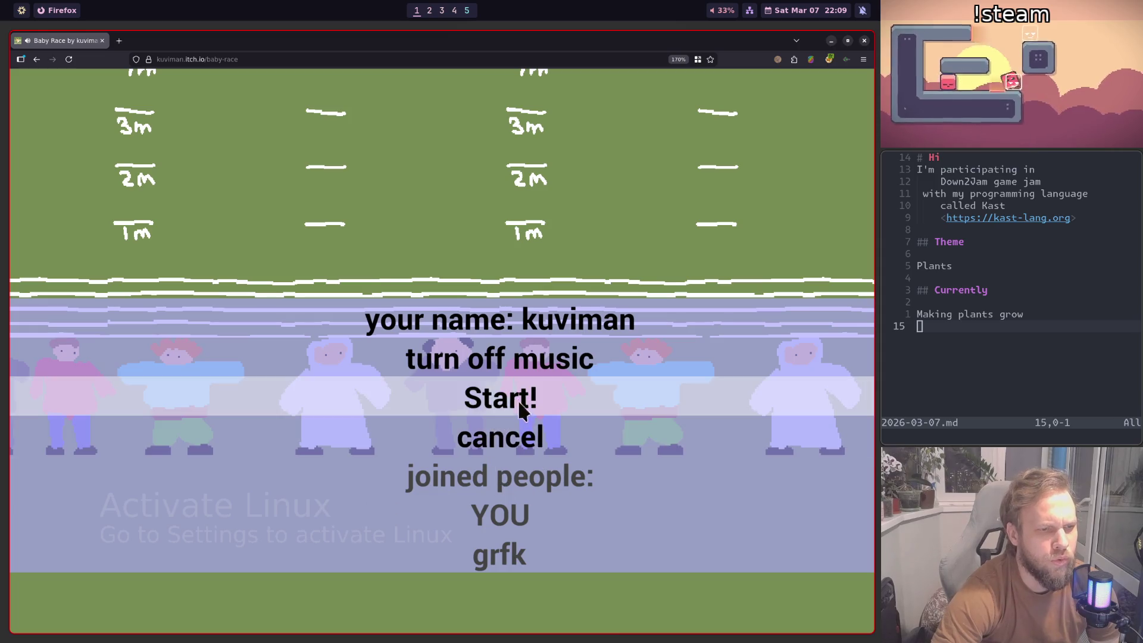
Step: Win the Baby Race in first place at 2:10, then close its tab in Chrome
{"action": "left_click", "coordinate": [500, 396]}
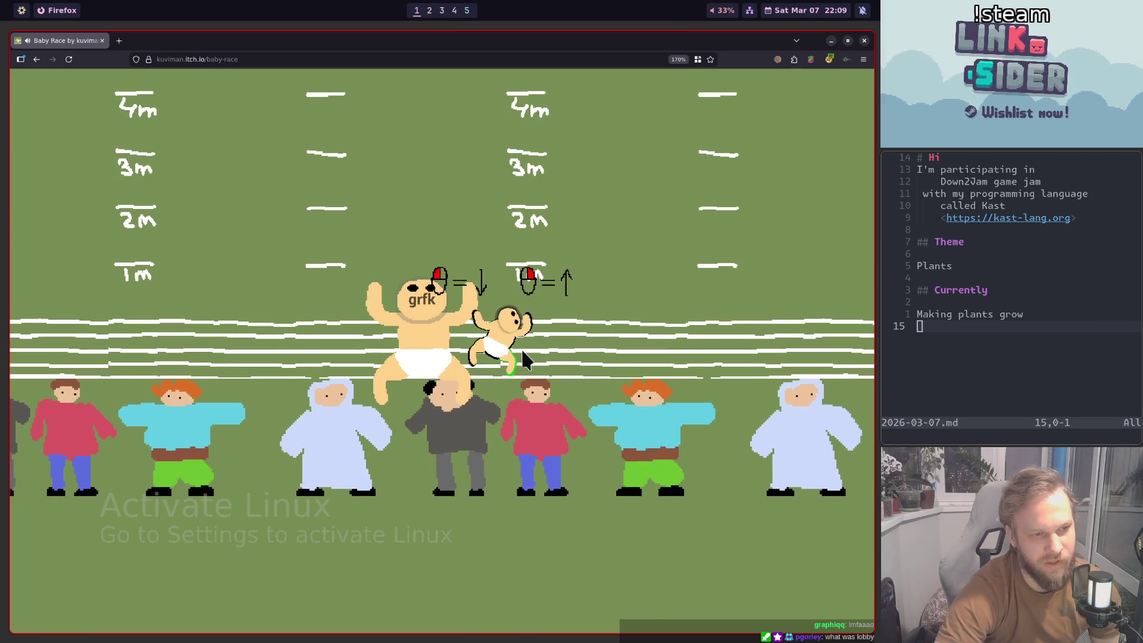
{"action": "left_click", "coordinate": [462, 116]}
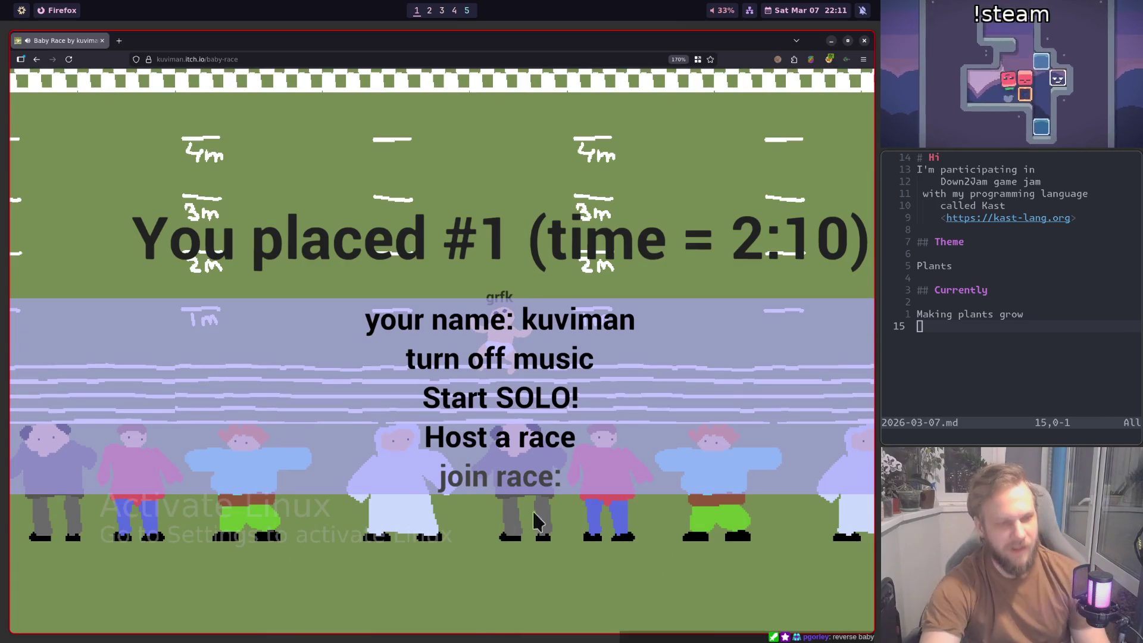
{"action": "key", "text": "alt+Tab"}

What to do: Each line above that contains the word "coordinate" must be copied.

Expected answer:
{"action": "left_click", "coordinate": [500, 396]}
{"action": "left_click", "coordinate": [462, 116]}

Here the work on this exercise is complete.